Work to be completed » Continue the passage on the New Testament doctrine of the blood of Jesus Christ, starting right after its last sentence.

THE BLOOD OF JESUS CHRIST: THE NEW TESTAMENT DOCTRINE.

It is doubtful whether any incident in the history of the religious thought of the Christian Church more strikingly illustrates and confirms the declaration of the apostle, that "the letter killeth," than its interpretation of the teaching of the New Testament respecting the blood of Jesus Christ. Upon the face of it, this teaching is metaphorical. The moment we attempt to realize it materially, even in imagination, it becomes repellant. And yet from a very early age it has been literalized, and the Church has been taught that it has been saved by the physical blood of Jesus Christ, flowing from his veins and arteries, by the sanguineous fluid. To the present day it is taught by something like half of Christendom that a literal partaking of the blood of Christ is necessary, if not to salvation, at all events to any high and divine development of character: for the Roman Catholic Church holds that when the priest, properly appointed for that purpose, pronounces a benediction upon the bread and the wine before him, the bread and the wine become literally body and literally blood of Jesus Christ; and that, then, those who partake of that literal body, that flesh and that blood, are thereby sanctified and made anew. It goes further than this. It declares that in the sanctifying benediction of the priest the bread and the wine become the entire Jesus Christ. "If," say the Decrees of the Council of Trent, "any one denieth that in the sacrament of the most holy Eucharist are contained truly, really and substantially, the body and blood together with the soul and the divinity of Our Lord Jesus Christ, and, consequently, the whole Christ, but saith that

he is only therein as in a sign or in figure or virtue, let him be anathema."

Nor can we Protestants inveigh against those who have literally interpreted the metaphorical teaching of the Scripture on this subject for their literalism. We do, indeed, repudiate the doctrine of transubstantiation, the notion that the bread and the wine are converted into body and blood and soul and divinity by any magic touch or priestly benediction; but still, in a great many Protestant pulpits it is taught that there is something sacred and mystical in the physical blood of Christ, and that the world is saved by the drops which fell from his hands and feet, or the larger portion which poured from his wounded side. And this notion has been wrought into hymns, and uttered in verse and in sermons and in expressions that have lost all metaphorical meaning whatever, and stand as though they represented a literal verity. It has been declared that this blood of Christ was necessary, in order that our own suffering might be intermitted. It has been declared that, because we were guilty of infinite sin, having sinned against an Infinite Being, and were therefore under an infinite condemnation, it was necessary that an infinite person should suffer physically; that Jesus Christ, an infinite person, did suffer an infinite amount of suffering in a finite quantity of time, in order that the infinite suffering might be taken off from the human race. So the love of God has been reduced to a mathematical formula.

It is not strange then, perhaps, that some religious teachers, revolting against this treatment of the teaching of the New Tesment respecting the blood of Christ, have erased that teaching from the New Testament altogether; have treated it as archaic, as belonging, at all events, to a past age, and as something to be blotted out of the consciousness of the Christian Church. Yet, if we are to erase it from the teaching of the New Testament, and if we are to blot it out of the consciousness of the Christian Church, we shall erase a great deal from the New Testament, and we shall blot out a great deal from the consciousness of the Christian Church.

Data listing »
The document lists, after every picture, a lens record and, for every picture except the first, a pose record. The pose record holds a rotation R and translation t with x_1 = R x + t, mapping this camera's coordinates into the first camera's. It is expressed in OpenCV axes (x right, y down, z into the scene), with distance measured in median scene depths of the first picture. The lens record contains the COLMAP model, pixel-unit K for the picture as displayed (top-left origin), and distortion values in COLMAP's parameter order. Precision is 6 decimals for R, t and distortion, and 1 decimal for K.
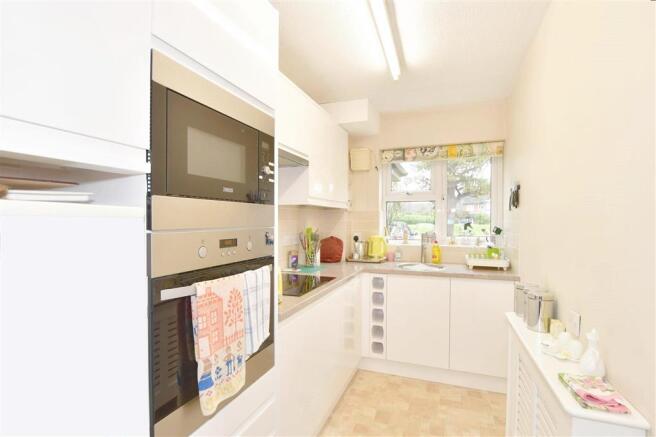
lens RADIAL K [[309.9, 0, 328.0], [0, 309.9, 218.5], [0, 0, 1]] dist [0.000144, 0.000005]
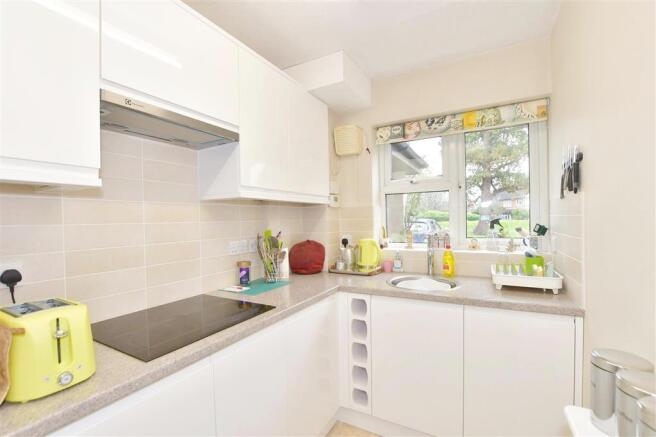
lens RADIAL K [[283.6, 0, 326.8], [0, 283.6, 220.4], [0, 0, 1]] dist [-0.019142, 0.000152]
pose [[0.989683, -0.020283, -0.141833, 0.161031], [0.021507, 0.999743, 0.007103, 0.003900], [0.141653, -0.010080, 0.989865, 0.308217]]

---

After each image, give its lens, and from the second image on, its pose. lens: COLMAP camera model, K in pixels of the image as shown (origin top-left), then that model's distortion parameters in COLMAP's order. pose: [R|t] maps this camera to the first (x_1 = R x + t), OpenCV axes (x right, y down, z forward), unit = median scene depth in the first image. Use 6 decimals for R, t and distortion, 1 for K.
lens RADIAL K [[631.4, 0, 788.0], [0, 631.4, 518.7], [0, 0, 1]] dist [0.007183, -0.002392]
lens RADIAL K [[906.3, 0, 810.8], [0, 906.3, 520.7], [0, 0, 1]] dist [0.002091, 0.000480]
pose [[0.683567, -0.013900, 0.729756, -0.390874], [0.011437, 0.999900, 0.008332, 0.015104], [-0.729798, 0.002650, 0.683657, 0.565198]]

==

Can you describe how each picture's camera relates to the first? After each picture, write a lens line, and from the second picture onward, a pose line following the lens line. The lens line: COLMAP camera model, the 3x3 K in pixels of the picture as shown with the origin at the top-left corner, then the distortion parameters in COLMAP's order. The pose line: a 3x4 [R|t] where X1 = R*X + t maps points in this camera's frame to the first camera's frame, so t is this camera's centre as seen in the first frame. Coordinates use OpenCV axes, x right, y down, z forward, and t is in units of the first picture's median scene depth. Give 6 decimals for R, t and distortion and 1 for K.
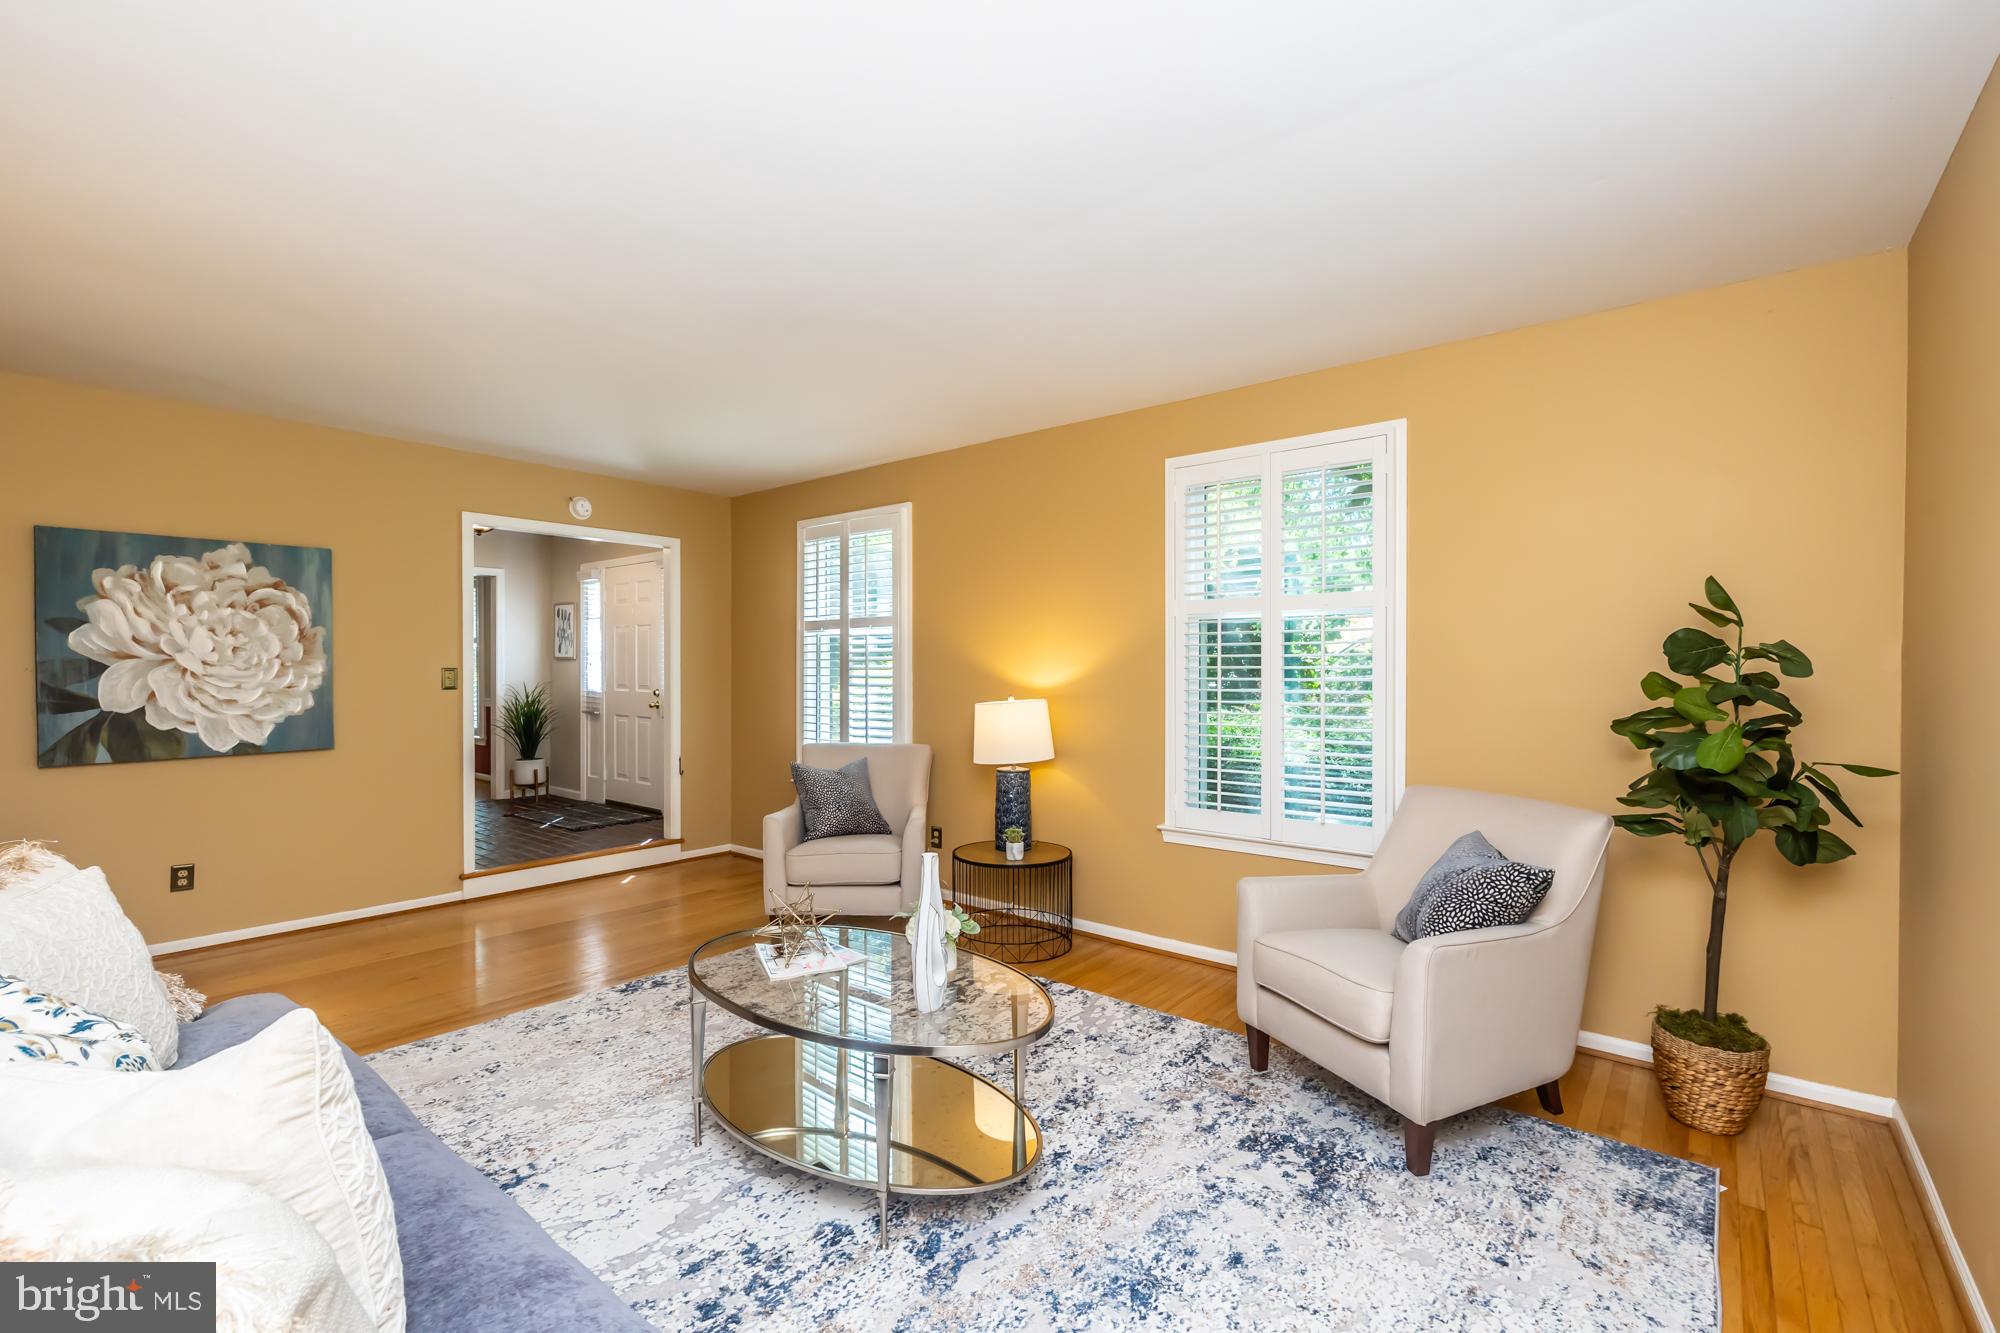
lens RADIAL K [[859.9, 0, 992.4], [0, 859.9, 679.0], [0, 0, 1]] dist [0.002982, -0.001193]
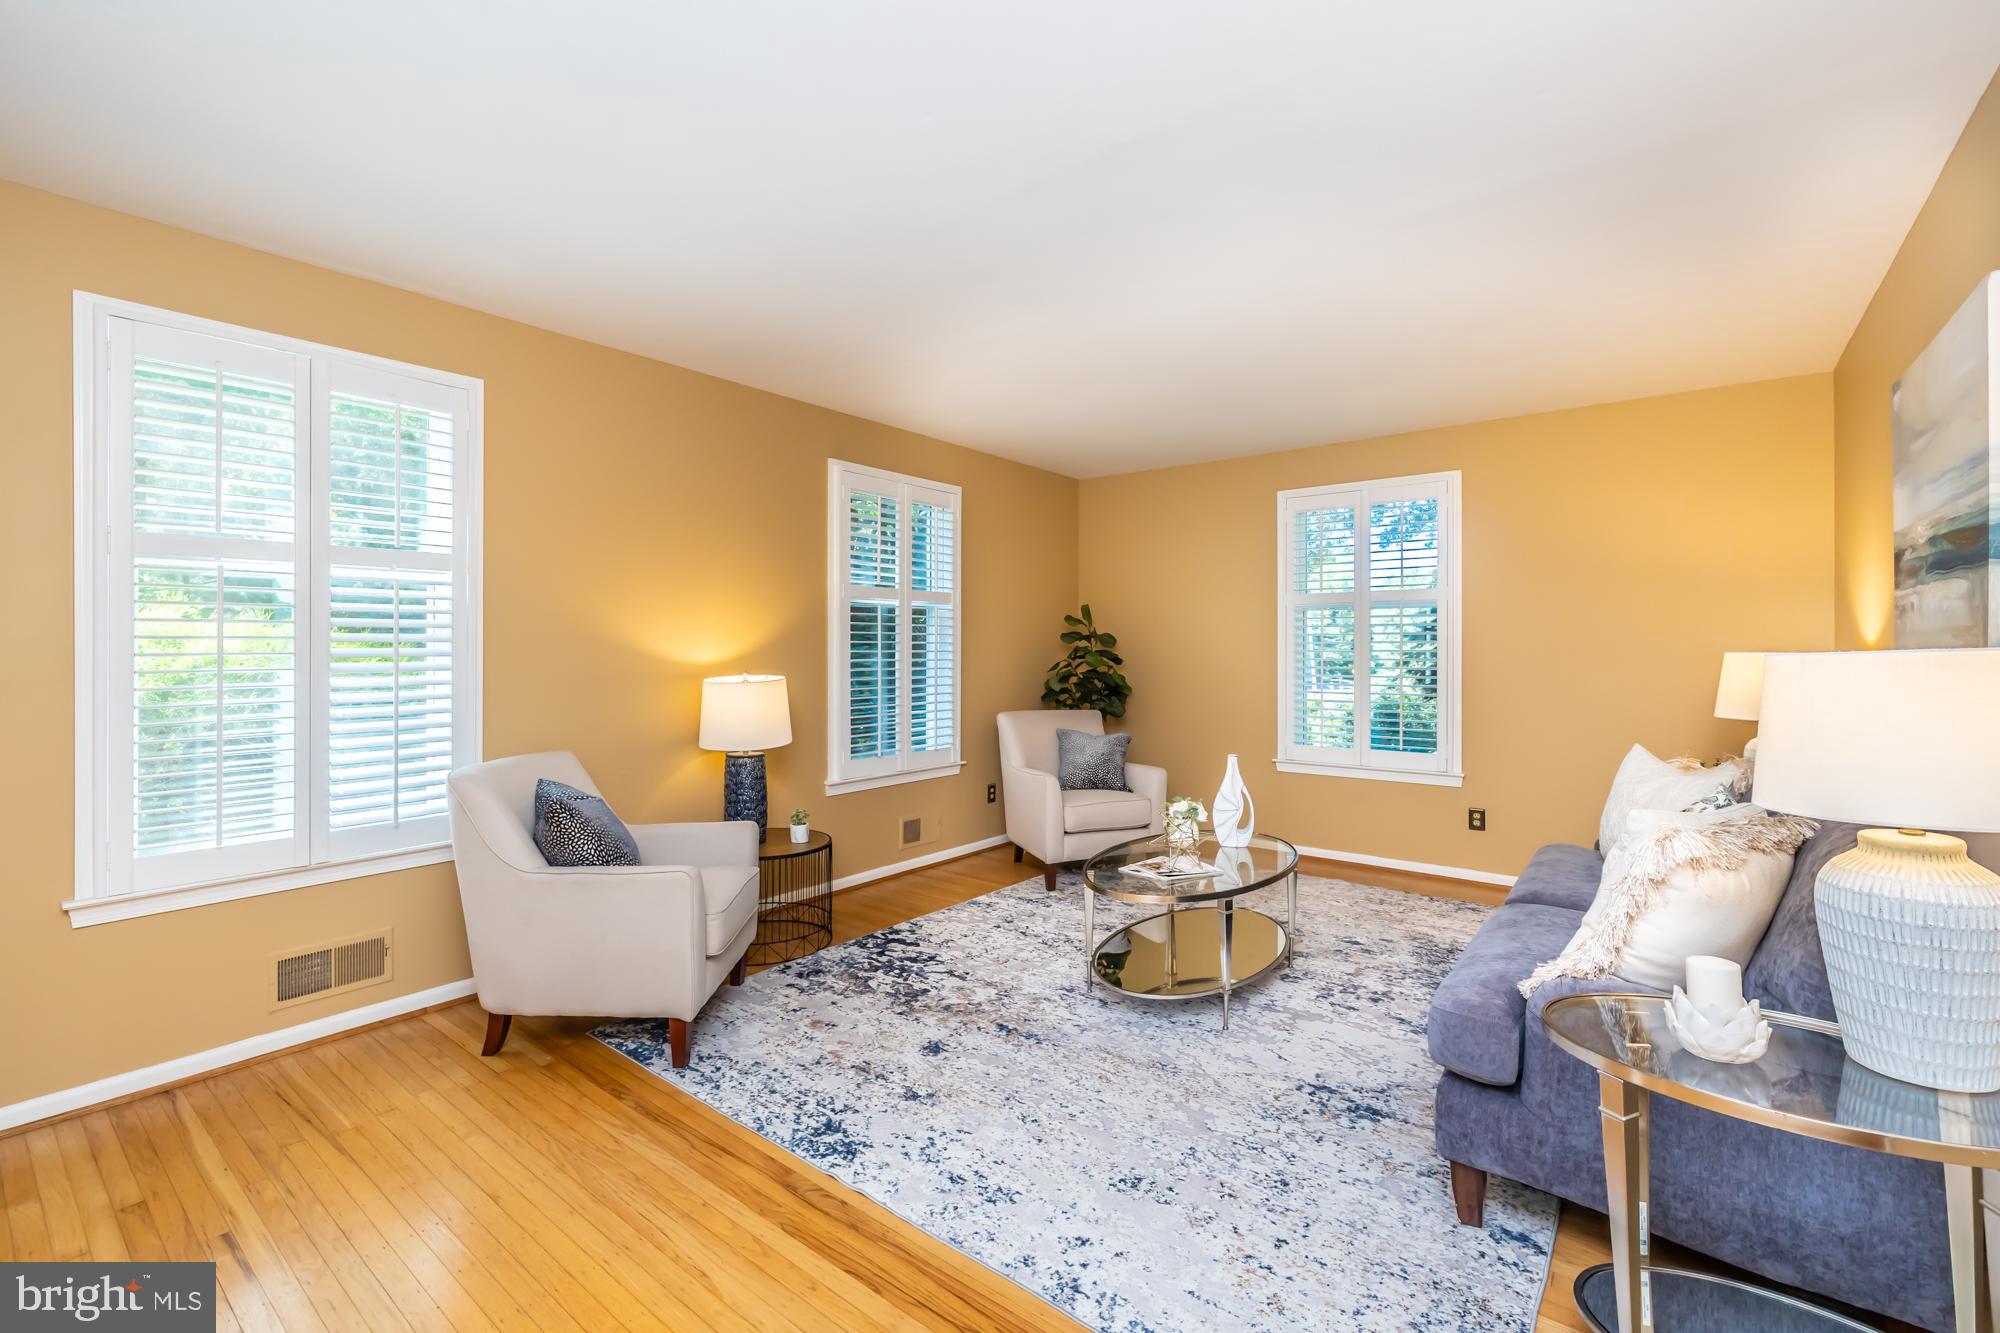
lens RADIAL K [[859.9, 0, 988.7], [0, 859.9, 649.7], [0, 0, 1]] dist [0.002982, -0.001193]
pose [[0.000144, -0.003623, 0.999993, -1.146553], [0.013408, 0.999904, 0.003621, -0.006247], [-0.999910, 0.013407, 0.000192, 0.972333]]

Response to the exercise »
The New Testament declares that we are purified by the blood of Christ; that we are washed by the blood of Christ; that we are cleansed by the blood of Christ; that we are justified by the blood of Christ; that we are redeemed by the blood of Christ; that we are brought nigh to God by the blood of Christ. It declares that by his own blood Christ entered into the holy place. It declares that by the covenant, signed by his blood, we enter into

fellowship with Him. This figure of blood is woven into the fabric of New Testament teaching, and is really more pronounced and prominent in the New Testament than in the Old.1 Moreover Christ himself has laid special prominence upon it; for He has wrought it into an object lesson to remain with the Church throughout all coming time. He has not merely said, — we might perhaps think Him misreported in that," He that does not eat of my flesh and drink of my blood has no life in him," but He has wrought this figure into a ceremonial, a sacred service, which has abode with the Church in various forms for eighteen centuries, and bids fair to abide with it as long as the Church shall stand.

What, then, is the meaning of the "blood of Christ." What does the New Testament mean by it?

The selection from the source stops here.